Abbiamo trovato questo metodo nei commenti di un articolo Etsy; una venditrice ha usato uno scanner piano per fotografie i suoi gioielli. Abbiamo voluto provarlo per vedere la sua efficacia come metodo di fotografare prodotti. Ha funzionato sorprendentemente bene come soluzione rapida e facile per alcuni prodotti. Ecco cosa fare e non fare quando si usa uno scanner per fotografare prodotti.

Example of product photos taken with a scanner

Examples of product photos taken with a scanner and then edited in Clipping Magic

Which scanners work

We tried both a cheap scanner built into an all-in-one printer and a more expensive high DPI scanner for this. We found that cheap scanners did not produce a great result. They didn't have the resolution and the depth of field to handle anything other than flat documents.

Example of product photos taken on a cheap scanner (looks bad) and an expensive scanner (looks good)

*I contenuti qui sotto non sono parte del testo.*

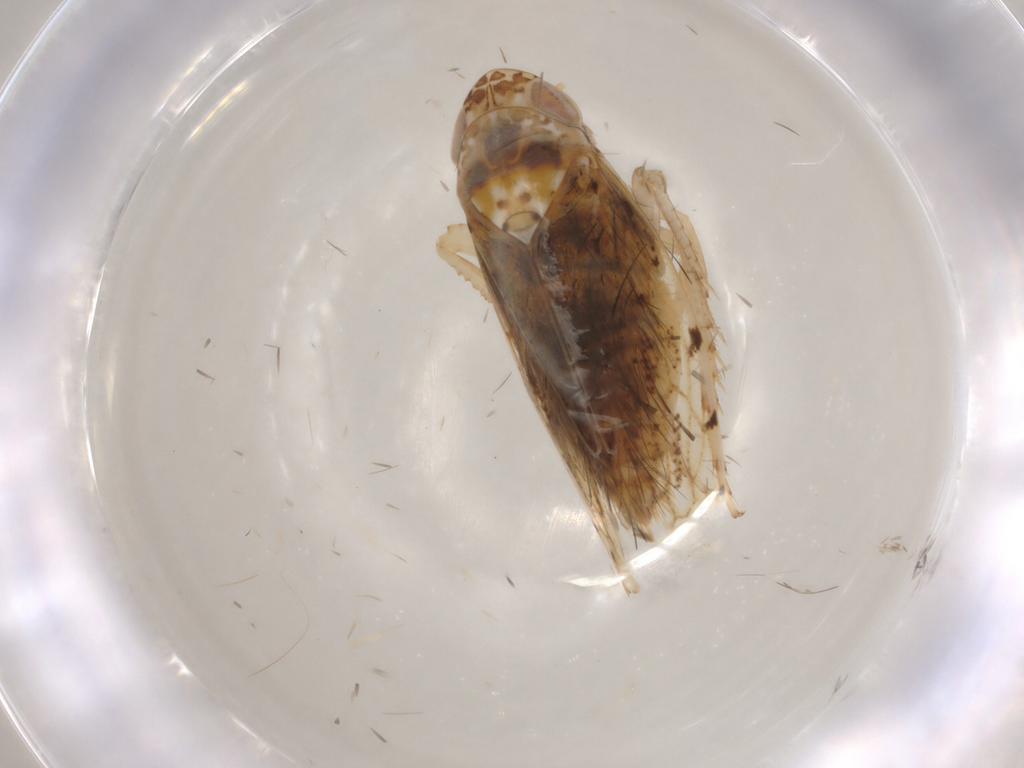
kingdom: Animalia
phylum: Arthropoda
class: Insecta
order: Hemiptera
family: Cicadellidae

Photos taken of earrings on a High DPI (left) vs Cheap (right) Scanner

What did work great was the Epson Perfection V600 Photo Scanner (currently available for around 200 bucks on Amazon, you can also find refurbished ones for less). This scanner's resolution went all the way up to 12,800 DPI (Dots Per Inch, or in simpler terms how much detail it's capturing) which is probably more than you would ever need. You should use a higher DPI for your smaller objects, but you probably won't need to go past 1,600 DPI.

How to use a scanner to take product photos

Place your object on the scanner bed. Make sure whatever you're going to scan is as close to the bed glass as possible.

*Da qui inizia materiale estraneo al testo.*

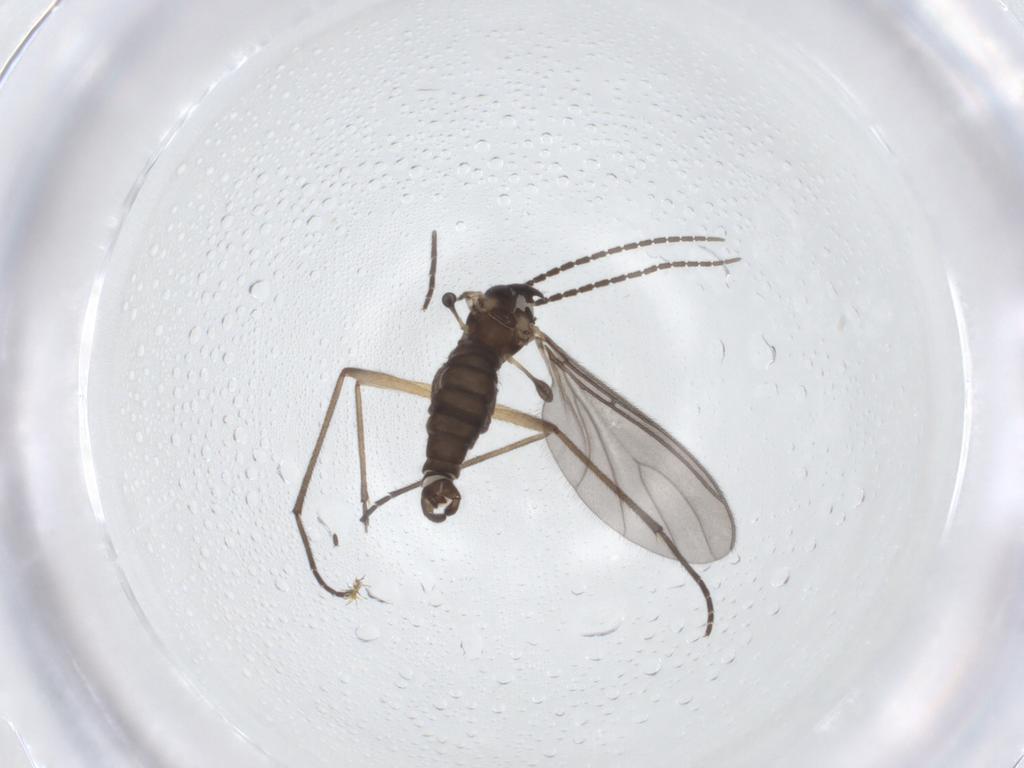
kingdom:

Earrings placed on scanner bed

Instead of closing the top over the products, we just covered them with a sheet of white paper. You can play around with what works best for your products, whether that's using the cover, a piece of paper, or leaving it completely uncovered.

Paper placed on earrings on scanner bed and final image result

This is the resulting product photo from this scanning method after being edited in Clipping Magic

Which products does a scanner work well with

Scanners can work great for smaller, flatter objects that aren't reflective or metallic. We tried scanning earrings, trinkets, and flatter alcohol bottles and got similar results to what we achieved with a DSLR + studio setup.

Example of product photos taken with a scanner and a dslr, both look decent

Photos taken of earrings on a DSLR (left) vs the High DPI Scanner (right) — both were edited in Clipping Magic

Which products do not work well with a scanner

We found that highly reflective or metallic products don't work well with a scanner. This includes gold/silver earrings and gemstones. The way the scanner captures an image doesn't work well for reflective objects. This is strongly evident in the example below where we compare the image of a highly reflective gold earring taken both in a light box with a DSLR and in our scanner.

Example of a highly reflective earring that doesn't look good after being scanned, and how it looks taken with a DSLR

Photos taken of reflective metallic earrings on a DSLR + light box (left) vs the High DPI Scanner (right) — both were edited in Clipping Magic

tl;dr

Uno scanner con valori DPI alti può essere un'ottima alternativa se non hai spazio o tempo per allestire uno studio completo. Otterresti le foto di prodotti migliori con uno studio allestito bene, ma uno scanner può produrre risultati accettabili. Cosa scegliere dipende dalle tue risorse, dall'attrezzatura che hai già a disposizione e dai prodotti che vendi.